08/03/2026
'AEye': The AI Reality Eye
In most boardrooms, AI still lives on the keynote slide.
Full of promise, vision decks, and neatly animated proofs of concept. But the moment it enters the real operating environment, the theatre stops.
This is where artificial intelligence either earns its place in the business or quietly dies in the proofs-of-concept graveyard.
Where Promise Meets Process
AI becomes serious when it collides with reality:
patchy, unstructured data
fragmented legacy systems
regulatory scrutiny
unclear ownership and accountability
model drift and cost pressure
These are not technical issues alone.
They are organisational and governance issues, the core conditions that decide whether an AI implementation scales or spirals.
A 2024 McKinsey study found that over 60% of enterprises cite poor data quality or unclear ownership as the main barrier to AI value creation.
The technology itself rarely fails; its ecosystem does.
The Real Version of AI
“AI strategy” becomes genuinely useful when it moves from rhetoric to repeatability.
That means:
Governance: clear ownership, oversight, and measurable accountability.

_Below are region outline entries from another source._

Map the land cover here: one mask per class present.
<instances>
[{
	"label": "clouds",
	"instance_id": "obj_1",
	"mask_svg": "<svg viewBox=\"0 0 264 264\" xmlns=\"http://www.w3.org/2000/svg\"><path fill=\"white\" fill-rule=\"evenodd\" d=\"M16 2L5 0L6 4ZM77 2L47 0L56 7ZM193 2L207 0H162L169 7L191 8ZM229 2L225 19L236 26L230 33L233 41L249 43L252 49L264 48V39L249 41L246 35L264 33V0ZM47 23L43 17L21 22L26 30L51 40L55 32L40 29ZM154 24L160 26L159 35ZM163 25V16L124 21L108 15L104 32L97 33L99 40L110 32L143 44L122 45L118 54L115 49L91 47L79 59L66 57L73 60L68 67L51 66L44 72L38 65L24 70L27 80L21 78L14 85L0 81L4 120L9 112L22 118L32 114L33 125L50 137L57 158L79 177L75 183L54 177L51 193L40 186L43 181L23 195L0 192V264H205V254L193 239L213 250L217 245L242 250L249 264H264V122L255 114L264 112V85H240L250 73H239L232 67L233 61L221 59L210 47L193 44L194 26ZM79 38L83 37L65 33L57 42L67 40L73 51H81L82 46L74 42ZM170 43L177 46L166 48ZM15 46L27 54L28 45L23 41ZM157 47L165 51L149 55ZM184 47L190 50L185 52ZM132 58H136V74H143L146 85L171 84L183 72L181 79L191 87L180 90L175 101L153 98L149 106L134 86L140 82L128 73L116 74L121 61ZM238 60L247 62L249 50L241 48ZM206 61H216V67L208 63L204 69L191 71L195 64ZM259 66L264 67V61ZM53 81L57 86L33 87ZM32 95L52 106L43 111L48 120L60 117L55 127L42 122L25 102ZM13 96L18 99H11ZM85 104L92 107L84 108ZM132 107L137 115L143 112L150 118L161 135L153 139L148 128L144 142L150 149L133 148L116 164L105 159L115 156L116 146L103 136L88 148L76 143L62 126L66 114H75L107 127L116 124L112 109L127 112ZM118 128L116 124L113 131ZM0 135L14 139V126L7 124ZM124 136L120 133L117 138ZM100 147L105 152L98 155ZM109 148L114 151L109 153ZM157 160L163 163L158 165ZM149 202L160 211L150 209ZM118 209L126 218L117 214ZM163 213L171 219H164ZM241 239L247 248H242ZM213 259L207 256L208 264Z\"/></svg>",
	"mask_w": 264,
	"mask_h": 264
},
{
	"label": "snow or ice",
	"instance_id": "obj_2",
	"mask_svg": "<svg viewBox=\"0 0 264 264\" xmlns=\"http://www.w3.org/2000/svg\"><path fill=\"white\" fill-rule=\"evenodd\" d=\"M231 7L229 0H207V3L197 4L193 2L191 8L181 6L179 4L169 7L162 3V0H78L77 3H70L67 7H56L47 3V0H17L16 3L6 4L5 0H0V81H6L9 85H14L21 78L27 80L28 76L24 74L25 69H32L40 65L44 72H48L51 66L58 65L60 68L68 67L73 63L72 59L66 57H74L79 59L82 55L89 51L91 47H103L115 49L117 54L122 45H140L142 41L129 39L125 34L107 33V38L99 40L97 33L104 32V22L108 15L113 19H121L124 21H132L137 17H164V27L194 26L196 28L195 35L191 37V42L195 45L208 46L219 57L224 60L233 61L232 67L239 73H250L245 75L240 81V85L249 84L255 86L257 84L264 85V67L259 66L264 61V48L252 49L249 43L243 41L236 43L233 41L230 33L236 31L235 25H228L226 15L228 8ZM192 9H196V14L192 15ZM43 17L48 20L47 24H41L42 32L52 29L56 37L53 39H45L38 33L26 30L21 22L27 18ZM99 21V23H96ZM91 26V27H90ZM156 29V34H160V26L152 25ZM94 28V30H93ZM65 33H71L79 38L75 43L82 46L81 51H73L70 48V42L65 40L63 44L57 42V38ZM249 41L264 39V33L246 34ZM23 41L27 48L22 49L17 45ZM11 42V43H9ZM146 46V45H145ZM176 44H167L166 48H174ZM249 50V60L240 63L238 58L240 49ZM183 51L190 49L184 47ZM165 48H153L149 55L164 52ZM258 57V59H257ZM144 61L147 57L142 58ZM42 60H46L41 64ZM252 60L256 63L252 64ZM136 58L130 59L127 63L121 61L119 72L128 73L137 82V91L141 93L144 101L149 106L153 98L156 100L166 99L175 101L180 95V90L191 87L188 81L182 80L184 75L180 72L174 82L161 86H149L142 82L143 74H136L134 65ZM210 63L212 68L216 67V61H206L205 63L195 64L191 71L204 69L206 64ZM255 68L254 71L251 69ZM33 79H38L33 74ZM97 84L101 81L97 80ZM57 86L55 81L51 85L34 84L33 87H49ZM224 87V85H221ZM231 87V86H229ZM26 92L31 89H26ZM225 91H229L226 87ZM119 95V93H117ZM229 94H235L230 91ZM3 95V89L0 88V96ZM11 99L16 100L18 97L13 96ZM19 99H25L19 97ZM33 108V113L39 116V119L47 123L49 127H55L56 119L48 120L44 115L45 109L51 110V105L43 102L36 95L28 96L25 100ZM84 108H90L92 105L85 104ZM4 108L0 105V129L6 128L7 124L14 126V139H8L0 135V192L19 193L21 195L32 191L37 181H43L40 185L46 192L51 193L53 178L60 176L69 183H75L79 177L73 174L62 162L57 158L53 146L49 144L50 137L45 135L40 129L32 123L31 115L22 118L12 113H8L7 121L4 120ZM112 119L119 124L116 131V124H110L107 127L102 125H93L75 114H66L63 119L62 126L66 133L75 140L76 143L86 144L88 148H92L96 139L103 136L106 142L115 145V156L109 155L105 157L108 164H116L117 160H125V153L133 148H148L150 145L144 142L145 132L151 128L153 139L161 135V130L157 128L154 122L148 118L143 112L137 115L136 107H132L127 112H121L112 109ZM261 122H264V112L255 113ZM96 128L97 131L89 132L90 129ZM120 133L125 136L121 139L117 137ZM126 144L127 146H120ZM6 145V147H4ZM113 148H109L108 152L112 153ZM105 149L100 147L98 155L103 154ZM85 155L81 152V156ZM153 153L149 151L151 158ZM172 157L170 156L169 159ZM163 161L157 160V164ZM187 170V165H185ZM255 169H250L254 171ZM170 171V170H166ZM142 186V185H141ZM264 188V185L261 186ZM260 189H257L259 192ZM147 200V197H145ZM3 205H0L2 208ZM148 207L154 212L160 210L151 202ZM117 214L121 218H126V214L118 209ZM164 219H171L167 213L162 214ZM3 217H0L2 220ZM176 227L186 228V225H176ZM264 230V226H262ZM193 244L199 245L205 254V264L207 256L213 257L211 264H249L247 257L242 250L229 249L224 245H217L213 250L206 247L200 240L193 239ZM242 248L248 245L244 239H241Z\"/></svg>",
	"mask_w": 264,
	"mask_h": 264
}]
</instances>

Controls: early detection of model drift, bias, or data integrity loss.
Integration: embedding models into real workflows, not sandboxes.
Monitoring: continuous evaluation against business KPIs, not just accuracy scores.
Assurance: auditability and transparency that regulators and boards can trust.
Look at UBS’s post-acquisition AI integration after Credit Suisse, not a flashy chatbot, but robust, model-governed automation in compliance and client onboarding.
Or consider BNP Paribas, which deployed AI-driven anti-fraud analytics but only after building an internal AI assurance framework. Both understood that AI maturity isn’t about experimentation; it’s about governance.
Today, successful AI portfolios sit within a defined cost discipline. Each model becomes its own business case, tracked for inputs, outputs, and accountability. Without these controls, efficiency quickly gives way to opacity and unexpected cost drag.
Fit for Purpose, Not Just Fit for Pitch
The operational reality of AI is neither glamorous nor fast.
It's an exercise in discipline: codifying data standards, ensuring model explainability, building cost control into experimentation, and aligning AI with actual business accountability.
Because at scale, “AI” stops being a project, it becomes an ongoing operational risk with financial consequences.
Leaders now ask tougher questions: Is this measurable? Defensible? Sustainable?
The best responses come not from the engineers, but from cross-functional teams that treat AI as infrastructure, not magic.
The real question for any leadership team is not whether AI is impressive.
It’s whether it is governed, measurable, and fit for purpose.
The real value of AI begins where the presentation ends.